Conversación: yo a ella de usted, me causa respeto y sigo mi guión
Besos: no procede
Fuma: no delante de mi pero es posible
Francés: no procede, si entre sumisos
Forniqueo: no procede, si entre sumisos
Lo mejor: la sala y todos los artilugios, los que solemos ver en pelis de género
Lo peor: me faltó lluvia, que espero para otra ocasión.
¿Repetir? si, cuando me lo permita mi cartera y mi
próxima fantasia
¿Recomendable? es subjetivo pero quedé muy satisfecho
Valoración global de la experiencia: 9,75
Relato:
anteriormente ya tuve un contacto algo mas light en otra ubicación, yo andaba iniciándome y preferí ir poco a poco, así que esta vez y dado que el lugar era más discreto y sobre todo, más ideal tipo mazmorra, me lancé a una sesión con un servicio extra, estar con otro sumiso y estar a sus órdenes.

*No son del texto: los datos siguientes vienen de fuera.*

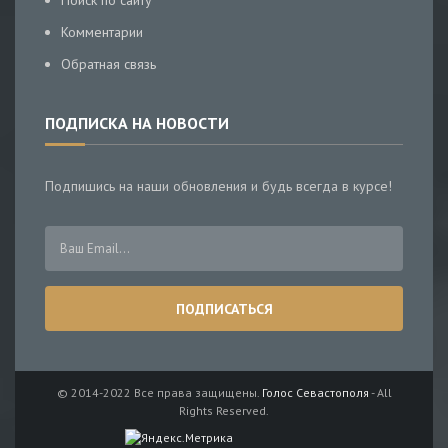
Поиск по сайту
Комментарии
Обратная связь
ПОДПИСКА НА НОВОСТИ
Подпишись на наши обновления и будь всегда в курсе!
© 2014-2022 Все права защищены.
Голос Севастополя
- All
Rights Reserved.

Esta fantasía me rondaba la cabeza pero nunca me había atrevido, la cosa cuadró y otro chico también tenía la misma fantasía así que se juntaron los astros.

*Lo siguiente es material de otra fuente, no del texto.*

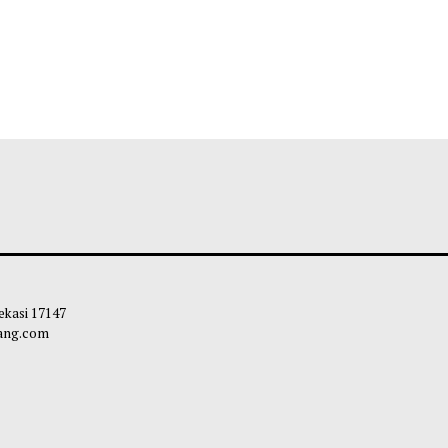
 Kota Bekasi 17147
carapandang.com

en principio estábamos con los ojos cubiertos, de rodillas y atados con las manos a la espalda y nos pidió tocarnos con el cuerpo y lamernos, cosa que obedecimos, afortunadamente el otro sumiso no era velludo, cosa que agradecí.
a mi que soy activo, me puso un dildo con rabito de zorro muy gracioso, no había tensión en el ambiente así que ordenó al otro que se colocara en el potro y que fuese yo quien le sodomizara mientras ella le hacía tragar un pollón con un arnés.
la escena e puso muy caliente y estuve a punto de pedir ser yo el de el potro pero me contuve, además, el tenía una jaula que le impedía tener erección.
oh, sorpresa cuando de repente ella se viene hacia mí, me quita el dildo y me penetra con el arnés, haciendo un trenecito que disfruté mucho.
usó algún látigo pero le pedimos que no dejase marcas para no levantar sospechas en casa.
para terminar, me pidió masturbarme y correrme sobre la cara del otro.
solo me quedó pendiente que nos hubiera hecho lluvia a los dos pero me dio vergüenza pedírselo.
para mí fue una experiencia muy positiva y la recomiendo, eso si, avisarla con tiempo si queréis una sesión de bisex forzada porque es complicado cuadrar horarios.